Other experts, including Dr Smith-Bindman, cite a lack of evidence supporting the appropriateness criteria for their lack of widespread adoption.5
It’s also worth noting, Dr Nicola says, that issues related to imaging utilization extend beyond efficacy and patient outcomes. While radiologists can play the role of “arbiter of appropriateness,” he says, “the fact is, imaging brings in income.
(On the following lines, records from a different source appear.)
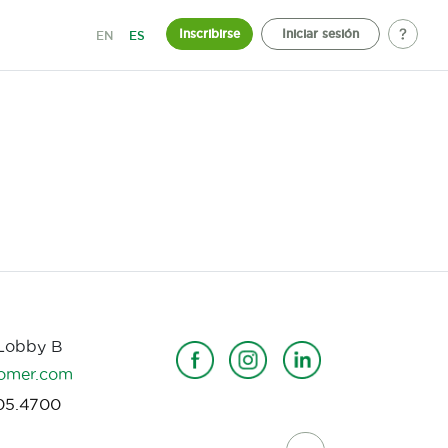
Inscribirse
Iniciar sesión
EN
ES
 Lobby B
omer.com
05.4700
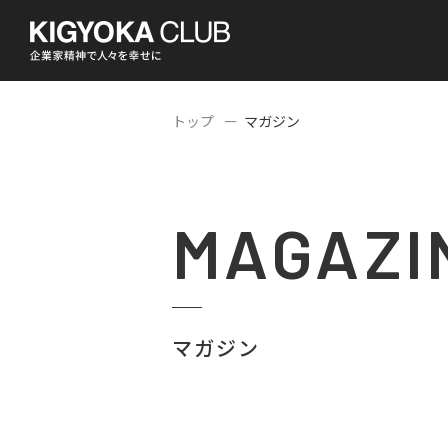
トップ
マガジン
MAGAZI
マガジン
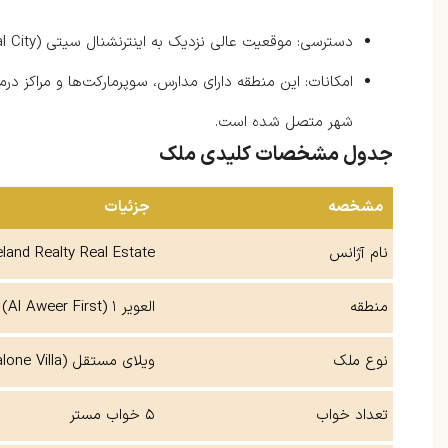
دسترسی: موقعیت عالی نزدیک به اینترنشنال سیتی (International City)، الخوانيج (Al Khawaneej) و دسترسی آسان به شارجه.
امکانات: این منطقه دارای مدارس، سوپرمارکت‌ها و مراکز در
شهر متصل شده است.
جدول مشخصات کلیدی ملک
مشخصه
جزئیات
نام آژانس
and Realty Real Estate
منطقه
العویر ۱ (Al Aweer First)
نوع ملک
ویلای مستقل (Standalone Villa)
تعداد خواب
۵ خواب مستر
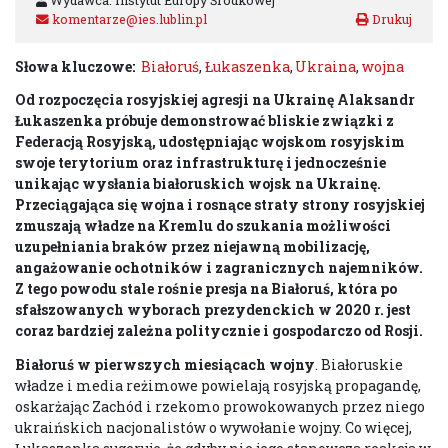
Wydawca: Instytut Europy Środkowej
komentarze@ies.lublin.pl
Słowa kluczowe:
Białoruś
,
Łukaszenka
,
Ukraina
,
wojna
Od rozpoczęcia rosyjskiej agresji na Ukrainę Alaksandr
Łukaszenka próbuje demonstrować bliskie związki z
Federacją Rosyjską, udostępniając wojskom rosyjskim
swoje terytorium oraz infrastrukturę i jednocześnie
unikając wysłania białoruskich wojsk na Ukrainę.
Przeciągająca się wojna i rosnące straty strony rosyjskiej
zmuszają władze na Kremlu do szukania możliwości
uzupełniania braków przez niejawną mobilizację,
angażowanie ochotników i zagranicznych najemników.
Z tego powodu stale rośnie presja na Białoruś, która po
sfałszowanych wyborach prezydenckich w 2020 r.
jest
coraz bardziej zależna politycznie i gospodarczo od Rosji.
Białoruś w pierwszych miesiącach wojny
. Białoruskie
władze i media reżimowe powielają rosyjską propagandę,
oskarżając Zachód i rzekomo prowokowanych przez niego
ukraińskich nacjonalistów o wywołanie wojny. Co więcej,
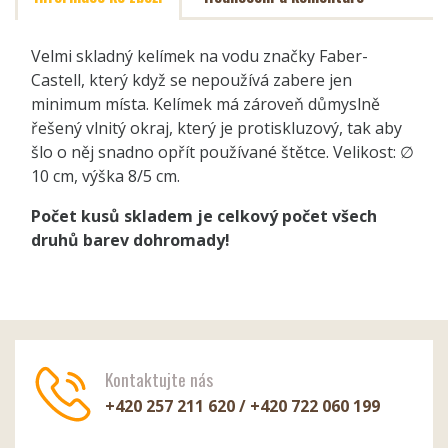
Velmi skladný kelímek na vodu značky Faber-
Castell, který když se nepoužívá zabere jen
minimum místa. Kelímek má zároveň důmyslně
řešený vlnitý okraj, který je protiskluzový, tak aby
šlo o něj snadno opřít používané štětce. Velikost: ∅
10 cm, výška 8/5 cm.
Počet kusů skladem je celkový počet všech
druhů barev dohromady!
Kontaktujte nás
+420 257 211 620 / +420 722 060 199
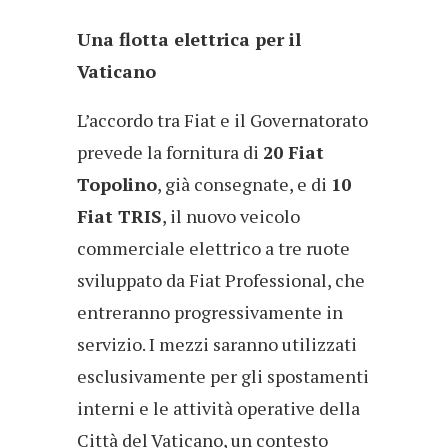
Una flotta elettrica per il
Vaticano
L’accordo tra Fiat e il Governatorato
prevede la fornitura di
20 Fiat
Topolino
, già consegnate, e di
10
Fiat TRIS
, il nuovo veicolo
commerciale elettrico a tre ruote
sviluppato da Fiat Professional, che
entreranno progressivamente in
servizio. I mezzi saranno utilizzati
esclusivamente per gli spostamenti
interni e le attività operative della
Città del Vaticano, un contesto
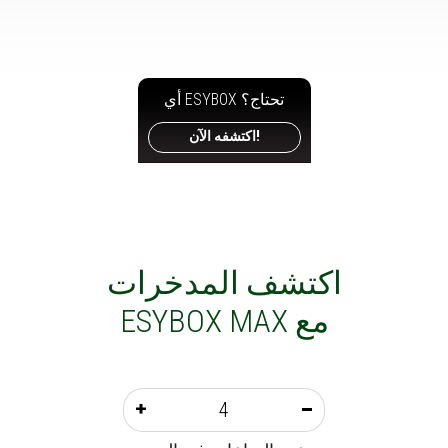
أي ESYBOX تحتاج؟
اكتشفه الآن!
اكتشف المدخرات
مع ESYBOX MAX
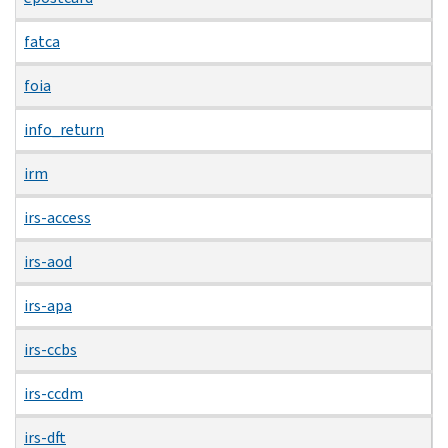
fatca
foia
info_return
irm
irs-access
irs-aod
irs-apa
irs-ccbs
irs-ccdm
irs-dft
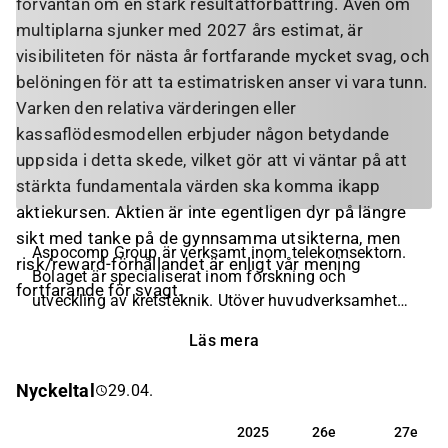
förväntan om en stark resultatförbättring. Även om
multiplarna sjunker med 2027 års estimat, är
visibiliteten för nästa år fortfarande mycket svag, och
belöningen för att ta estimatrisken anser vi vara tunn.
Varken den relativa värderingen eller
kassaflödesmodellen erbjuder någon betydande
uppsida i detta skede, vilket gör att vi väntar på att
stärkta fundamentala värden ska komma ikapp
aktiekursen. Aktien är inte egentligen dyr på längre
sikt med tanke på de gynnsamma utsikterna, men
Aspocomp Group är verksamt inom telekomsektorn.
risk/reward-förhållandet är enligt vår mening
Bolaget är specialiserat inom forskning och
fortfarande för svagt.
utveckling av kretsteknik. Utöver huvudverksamheten
erbjuds ett brett utbud av tekniska lösningar för
Läs mera
logistik. Produkterna används inom en rad olika
produktområden med störst inriktning mot telekom,
Nyckeltal
29.04.
fordon, samt säkerhetsbranschen. Aspocomp Group
har sitt huvudkontor i Esbo.
2025
26e
27e
2025
26e
27e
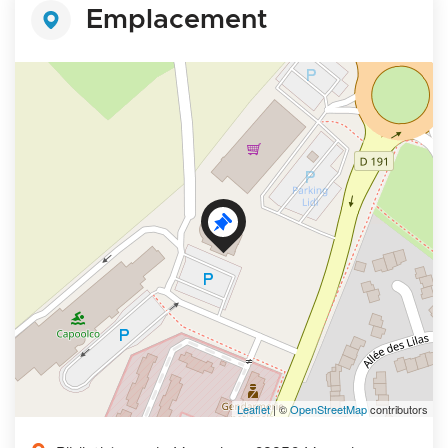
Emplacement
+
−
Leaflet
| ©
OpenStreetMap
contributors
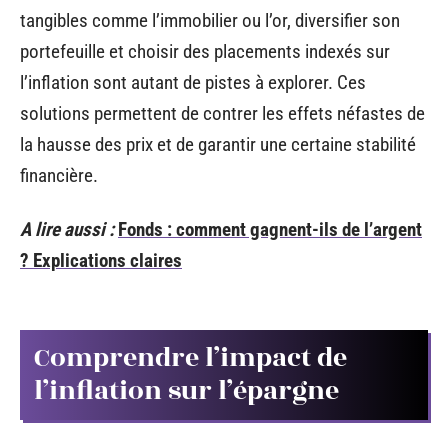
tangibles comme l’immobilier ou l’or, diversifier son
portefeuille et choisir des placements indexés sur
l’inflation sont autant de pistes à explorer. Ces
solutions permettent de contrer les effets néfastes de
la hausse des prix et de garantir une certaine stabilité
financière.
A lire aussi :
Fonds : comment gagnent-ils de l’argent
? Explications claires
Comprendre l’impact de
l’inflation sur l’épargne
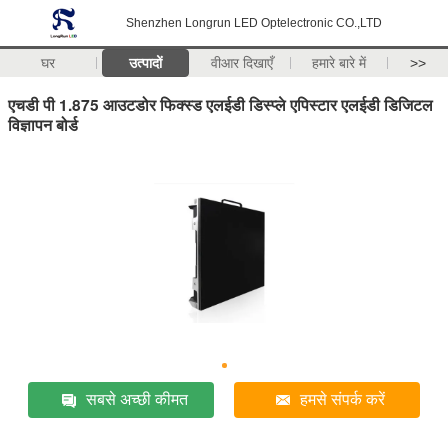
Shenzhen Longrun LED Optelectronic CO.,LTD
घर
उत्पादों
वीआर दिखाएँ
हमारे बारे में
>>
एचडी पी 1.875 आउटडोर फिक्स्ड एलईडी डिस्प्ले एपिस्टार एलईडी डिजिटल
विज्ञापन बोर्ड
सबसे अच्छी कीमत
हमसे संपर्क करें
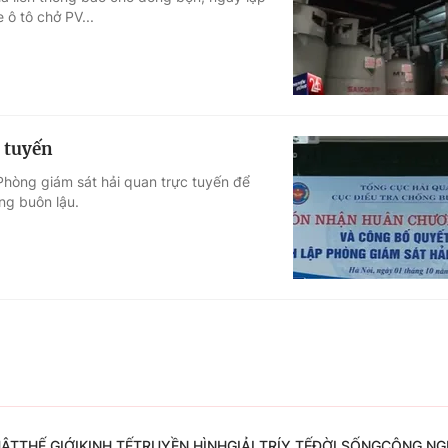
 ô tô chở PV...
Góc ảnh
Giáo dục
Công nghệ
Tuyển sinh
Hitech Công ng
 tuyến
Học trực tuyến
Sản phẩm
Phòng giám sát hải quan trực tuyến để
ng buôn lậu.
g
Thị trường
Tư vấn
UẬT
THẾ GIỚI
KINH TẾ
TRUYỀN HÌNH
GIẢI TRÍ
Y TẾ
ĐỜI SỐNG
CÔNG NG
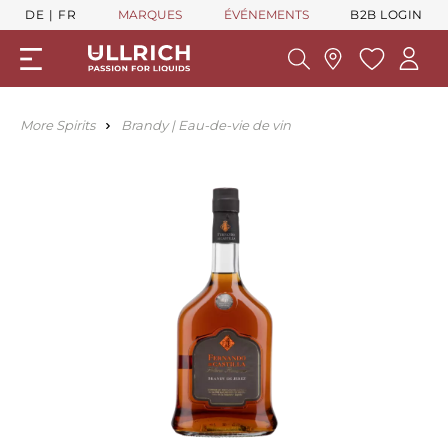
DE
FR
MARQUES
ÉVÉNEMENTS
B2B LOGIN
More Spirits
Brandy | Eau-de-vie de vin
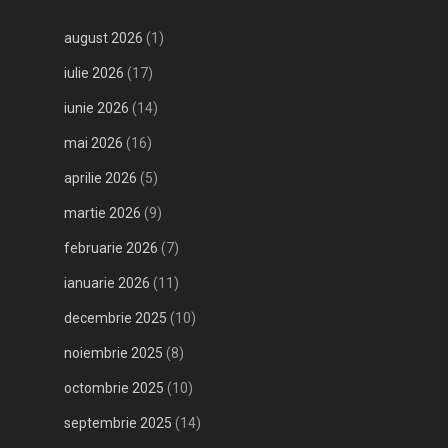
august 2026
(1)
iulie 2026
(17)
iunie 2026
(14)
mai 2026
(16)
aprilie 2026
(5)
martie 2026
(9)
februarie 2026
(7)
ianuarie 2026
(11)
decembrie 2025
(10)
noiembrie 2025
(8)
octombrie 2025
(10)
septembrie 2025
(14)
The incentives [of our current system] are not aligned to control imaging utilization.”
Beyond high-visibility issues like overutilization, Dr Nicola says, providers must also be careful not to overlook the significance of imaging underutilization, particularly as it relates to screening among low-income, at-risk populations.
“The two most robust screening programs we have in radiology are for breast and lung cancer,” he says. “For socioeconomic reasons, we see many patients not being exposed to these studies, which means we’re missing opportunities to detect cancers at an earlier, more treatable stage.”
“Health equity is a real concern … as are the financial implications of late-detected cancers for the entire healthcare system,” he says.
Issues of imaging utilization likely will prompt debate among providers, payers, and government officials for some time to come. Indeed, areas for improvements in utilization, cost, and appropriateness remain. But most experts anticipate a future of data-supported radiologic decision-making to yield optimal outcomes at lower cost.
“Clinical radiology research always seems to focus on accuracy: can we find the disease rather than what happens to the patient because of it. It’s my hope that studies, moving forward, will address how patients are improved in terms of their outcomes using imaging tests,” Dr Smith-Bindman says.
That promises benefits for patients and providers alike. “At the core of value-based care, financial incentives are tied directly to patient outcomes and improvements in population health,” Dr Nicola says. “As we evolve in that direction, the need for more outcomes data will no longer be aspirational, but intrinsic to how healthcare is provided in the future.”
Imaging Utilization: A Matter of Dollars and Sense. Appl Radiol. 2022;51(2):33-35.
Kerri Reeves is a freelance writer based in Ambler, PA.